Pukehinau Lambton Ward Councillor Iona Pannett, who stepped into launch the digital collection at an event on 26 May as Mayor Foster recovers from Covid, says City Voice marked one of her first forays into political activism.

“I was concerned that City Voice accepted advertising from a sex shop that sold material which objectified women. Editor Simon Collins was very responsive to these concerns and the paper changed its policy.

“It was that attitude which made City Voice such a vital part of the community. It was fair, fearless and strived to include a diversity of voices and opinions. It punched above its weight and was well ahead of its time.”

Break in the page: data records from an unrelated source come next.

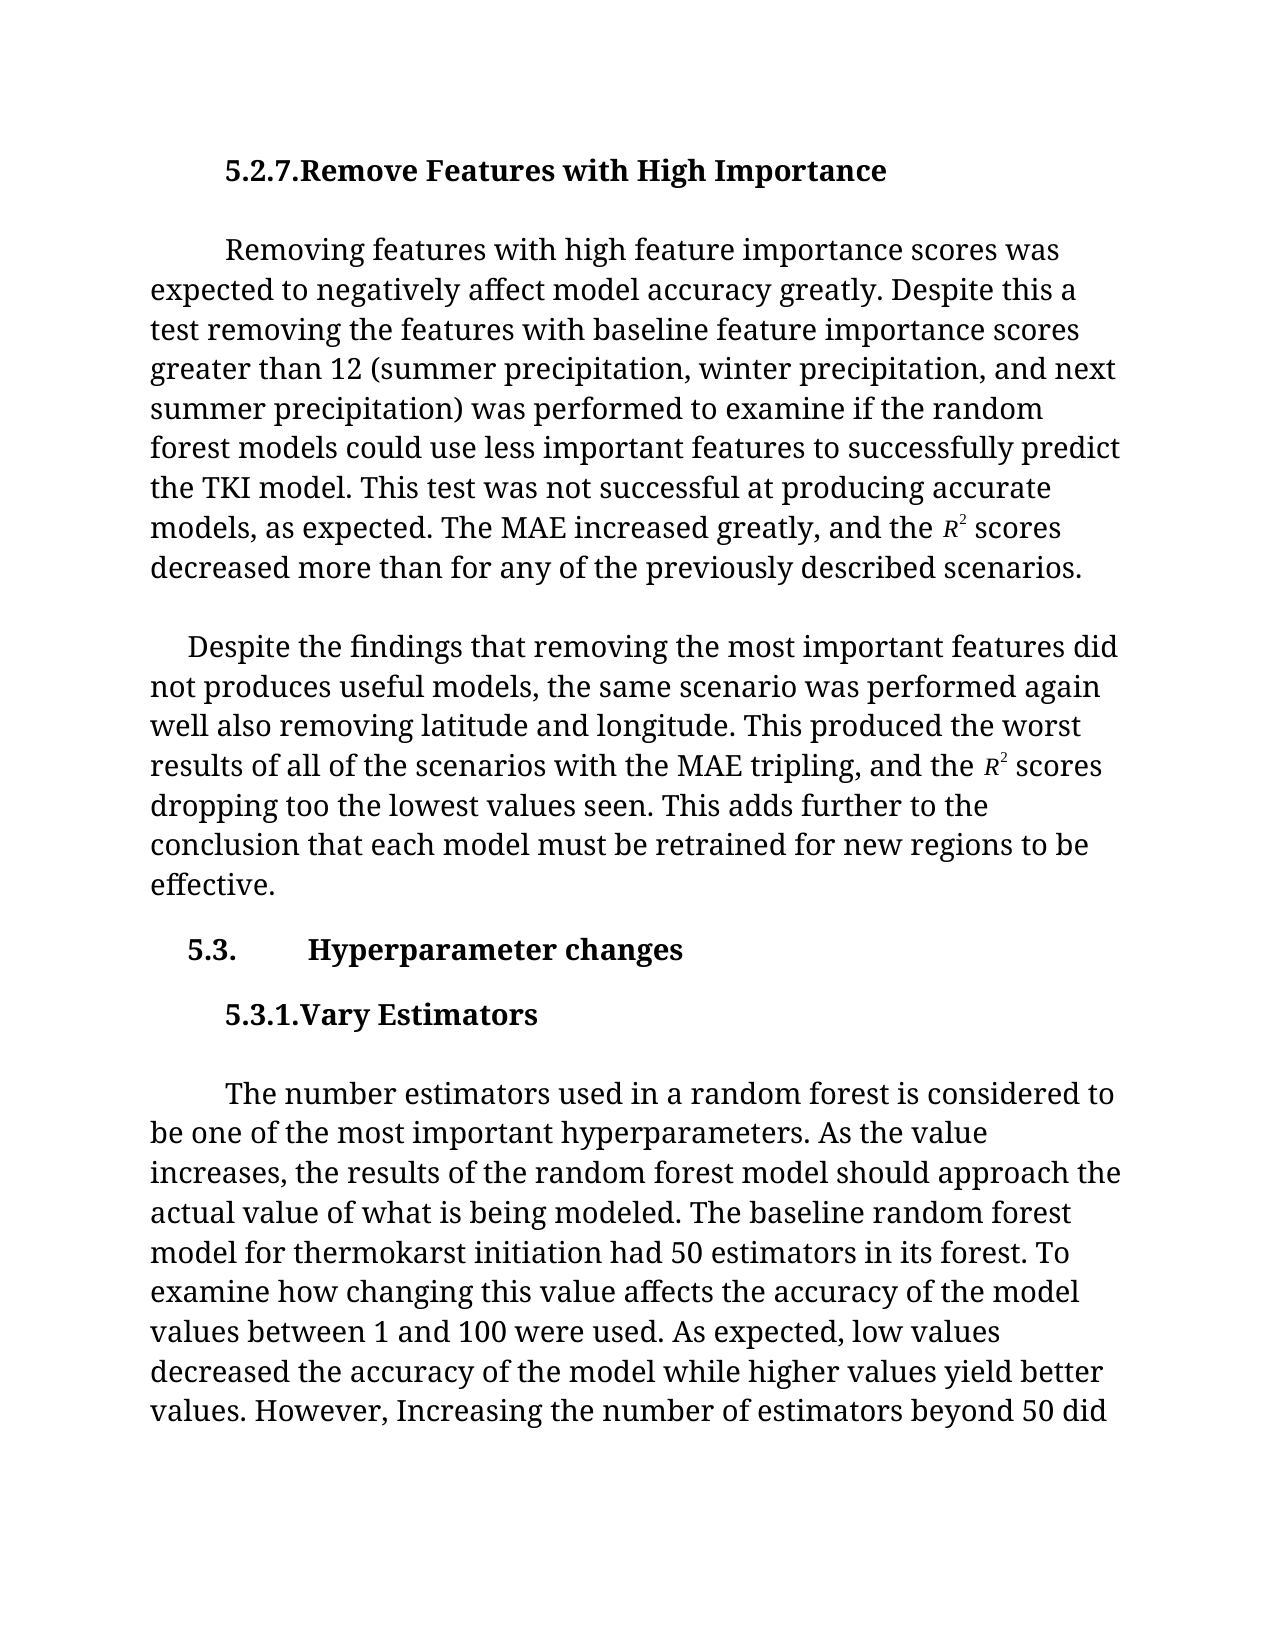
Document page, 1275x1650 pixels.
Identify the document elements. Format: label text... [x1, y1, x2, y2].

text Despite the findings that removing the most important features did not produces useful models, the same scenario was performed again well also removing latitude and longitude. This produced the worst results of all of the scenarios with the MAE tripling, and the scores dropping too the lowest values seen. This adds further to the conclusion that each model must be retrained for new regions to be effective. [150, 626, 1125, 904]
text The number estimators used in a random forest is considered to be one of the most important hyperparameters. As the value increases, the results of the random forest model should approach the actual value of what is being modeled. The baseline random forest model for thermokarst initiation had 50 estimators in its forest. To examine how changing this value affects the accuracy of the model values between 1 and 100 were used. As expected, low values decreased the accuracy of the model while higher values yield better values. However, Increasing the number of estimators beyond 50 did [150, 1073, 1125, 1430]
subtitle Hyperparameter changes [187, 929, 1125, 969]
text Removing features with high feature importance scores was expected to negatively affect model accuracy greatly. Despite this a test removing the features with baseline feature importance scores greater than 12 (summer precipitation, winter precipitation, and next summer precipitation) was performed to examine if the random forest models could use less important features to successfully predict the TKI model. This test was not successful at producing accurate models, as expected. The MAE increased greatly, and the scores decreased more than for any of the previously described scenarios. [150, 229, 1125, 587]
subtitle Remove Features with High Importance [225, 150, 1125, 190]
subtitle Vary Estimators [225, 994, 1125, 1033]
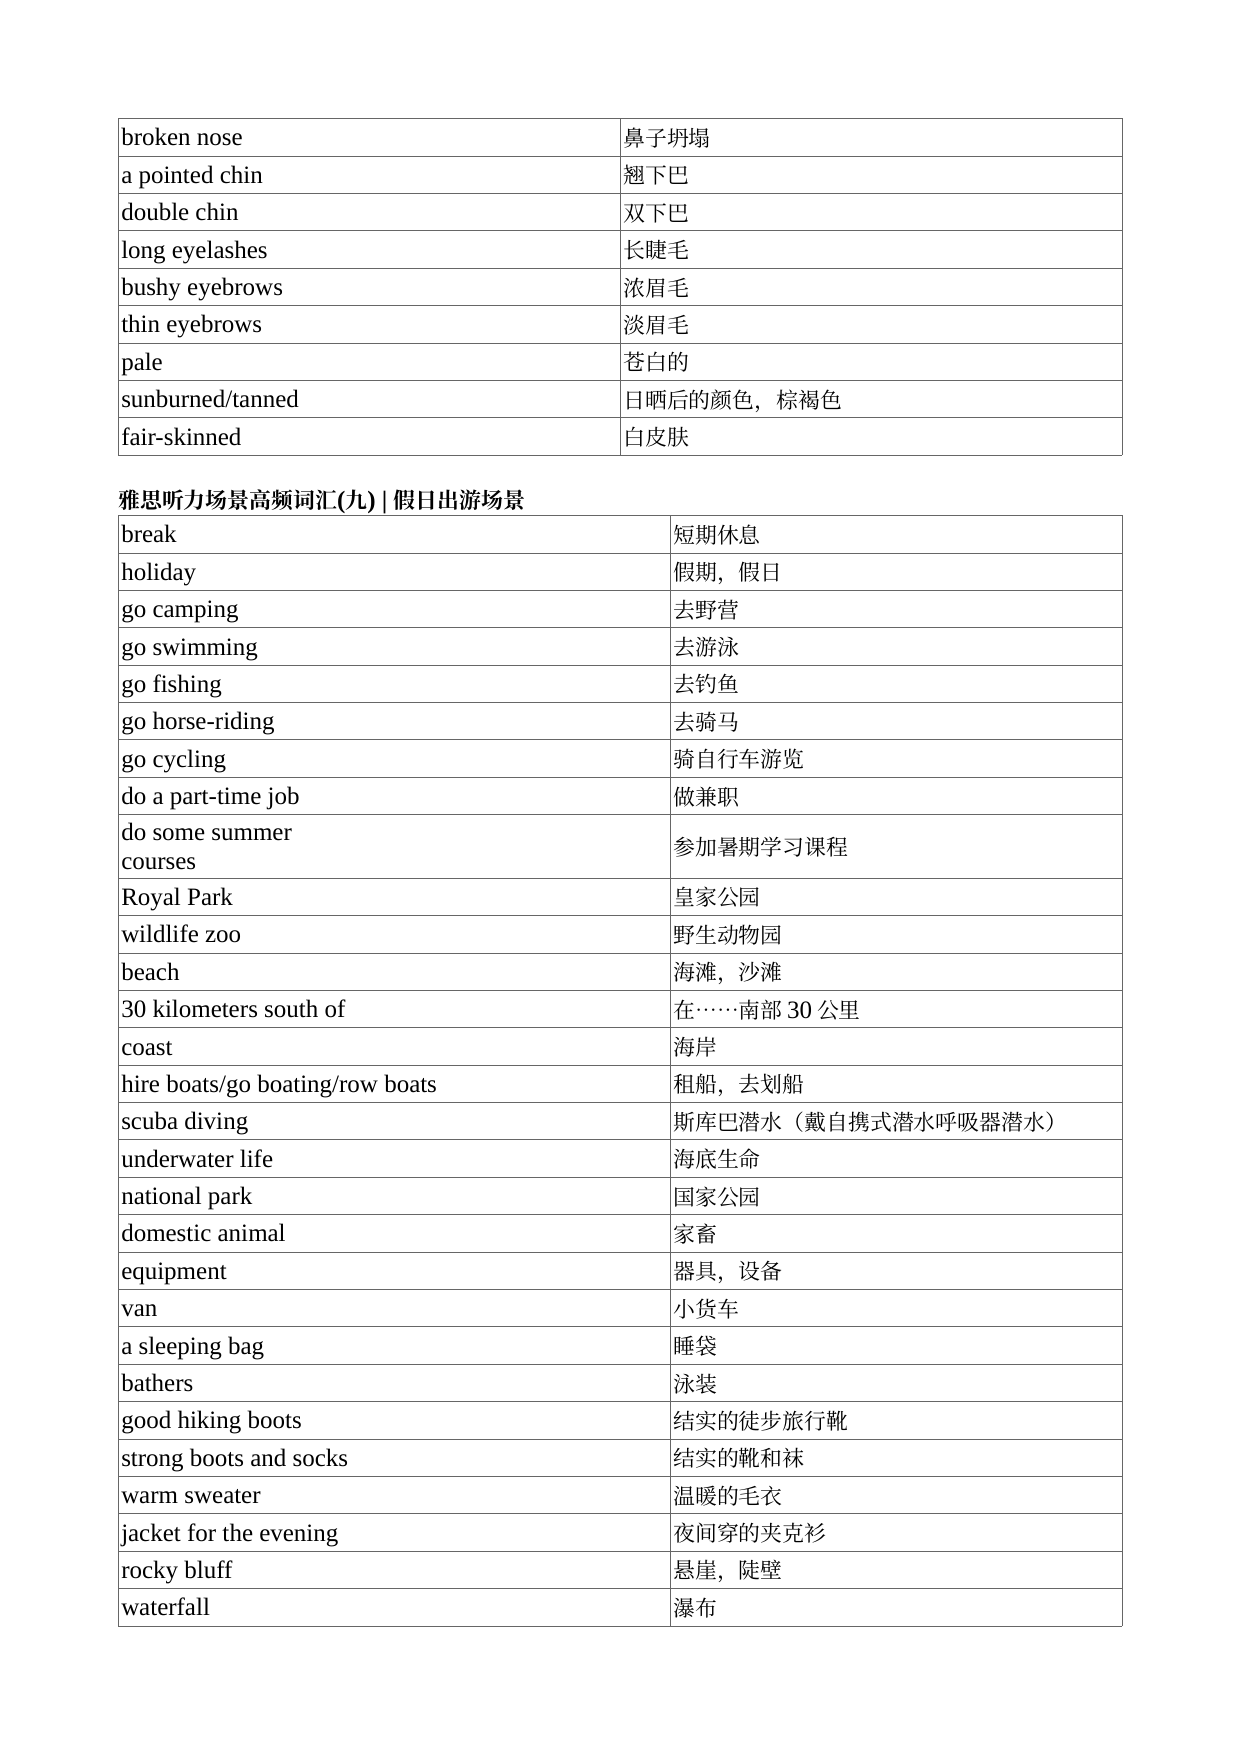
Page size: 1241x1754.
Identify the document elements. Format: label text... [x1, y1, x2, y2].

City Voice founding editor Simon Collins says the paper aimed to give ordinary Wellingtonians a voice on the issues that concerned them, and to provide the information they needed to get involved in those issues and in the life of the city generally.

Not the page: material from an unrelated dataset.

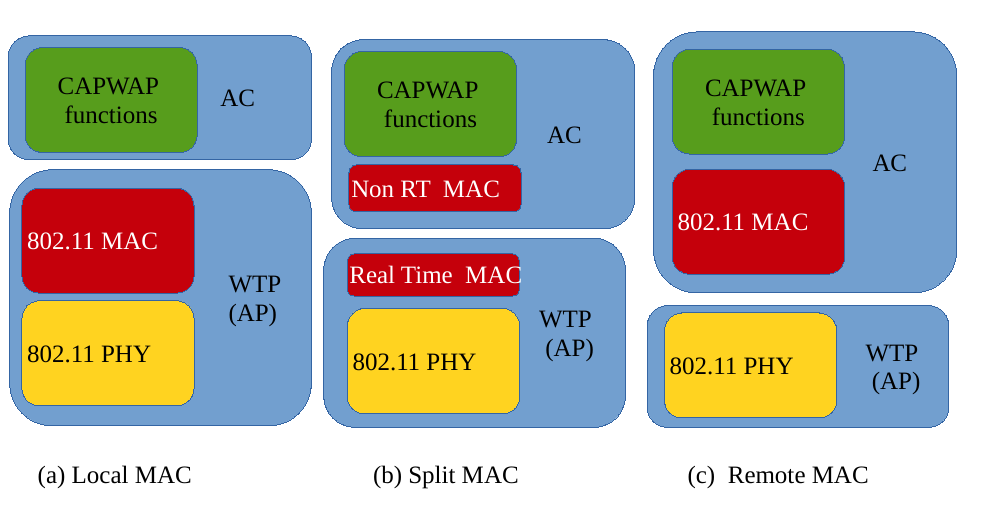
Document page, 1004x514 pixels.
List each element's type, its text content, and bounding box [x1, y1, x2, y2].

text (a) Local MAC (b) Split MAC (c) Remote MAC [0, 460, 1004, 489]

“We tried to open the paper to everyone, not just the rich and powerful elite who dominate the 'news' in the mainstream, commercial media.

"We set up the paper as a worker-owned cooperative so that it would be run by and for everyone who worked for it, not just for the investors who generously invested in it. 

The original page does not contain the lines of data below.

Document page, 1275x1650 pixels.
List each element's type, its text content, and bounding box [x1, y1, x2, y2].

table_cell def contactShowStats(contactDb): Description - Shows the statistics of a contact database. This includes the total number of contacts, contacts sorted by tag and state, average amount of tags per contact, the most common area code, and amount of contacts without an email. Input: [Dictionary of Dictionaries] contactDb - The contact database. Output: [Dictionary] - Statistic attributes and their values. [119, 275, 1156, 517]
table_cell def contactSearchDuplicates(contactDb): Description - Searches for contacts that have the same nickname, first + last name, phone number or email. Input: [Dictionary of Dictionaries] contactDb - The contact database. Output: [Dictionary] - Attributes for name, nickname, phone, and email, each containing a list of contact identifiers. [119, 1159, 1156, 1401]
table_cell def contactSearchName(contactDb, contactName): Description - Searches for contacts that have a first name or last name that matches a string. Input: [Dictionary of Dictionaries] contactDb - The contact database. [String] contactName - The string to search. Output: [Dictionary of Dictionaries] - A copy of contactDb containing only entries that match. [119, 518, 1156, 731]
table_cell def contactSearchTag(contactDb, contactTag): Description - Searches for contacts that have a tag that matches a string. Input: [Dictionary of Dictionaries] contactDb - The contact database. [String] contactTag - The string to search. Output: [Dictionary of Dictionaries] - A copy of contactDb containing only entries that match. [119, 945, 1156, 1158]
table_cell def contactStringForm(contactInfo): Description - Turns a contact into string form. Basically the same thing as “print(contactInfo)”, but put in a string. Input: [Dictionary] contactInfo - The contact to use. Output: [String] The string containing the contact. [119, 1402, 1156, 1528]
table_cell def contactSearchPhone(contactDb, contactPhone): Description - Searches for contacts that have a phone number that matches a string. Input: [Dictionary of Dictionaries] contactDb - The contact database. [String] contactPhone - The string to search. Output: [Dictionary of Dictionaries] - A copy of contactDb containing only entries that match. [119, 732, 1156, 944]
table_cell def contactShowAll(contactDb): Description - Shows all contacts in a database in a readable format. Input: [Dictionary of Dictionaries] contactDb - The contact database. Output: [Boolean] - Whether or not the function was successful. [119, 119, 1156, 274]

"More than 20 years after the paper closed in June 2001, it's wonderful to see it being made available to the world digitally! I hope that it might still be an inspiration for others. We still can create media that work for ordinary people, and we, the people, can use the media to get involved in our community and in the world."

Gabor Toth presenting to a room of people in front of a projector screen which has an image of City Voice on it.
Wellington City Libraries History Specialist Gábor Tóth.

Nick Bollinger says being part of the group that founded City Voice was incredibly exciting, and unlike any other work he’s ever done.

“Everything had to be done from scratch, from deciding what the mission of the paper was going to be, to designing its co-operative structure. It was driven by shared ideals and high principles.

“Though there were endless difficulties trying to make ends meet, and constant debates about what we were doing right or wrong, the feeling that we were truly giving a voice to a community, creating something where it hadn’t existed before, was intensely satisfying.

And what a great bunch of people to work with! Kind, creative, eccentric, driven, and deeply bonded by a common cause,” Mr Bollinger says.

Wellington City Libraries History Specialist Gábor Tóth says the scanning of City Voice issues started in June 2021 and took almost a year to complete. It was an involved process.

“With the oldest copies nearly 30 years old, the newsprint was yellowing and brittle with ‘acid burns’ along the crease through the middle where the copies were folded. This meant each page scan had to be individually straightened, cropped and contrast adjusted. Library date-stamps, graffiti, rips and tears were then digitally erased.

“It was a time-consuming process but we were determined to get each copy looking as good as it did when it hit the newsstands.”

Mr Tóth was assisted in his work by Paige Garner who was employed under the New Zealand Libraries Partnership Programme – a Covid-related assistance scheme administered by the National Library.

All scanned copies of City Voice are available to view under the Collections tab on Wellington City Recollect – the online heritage platform of Wellington City Libraries.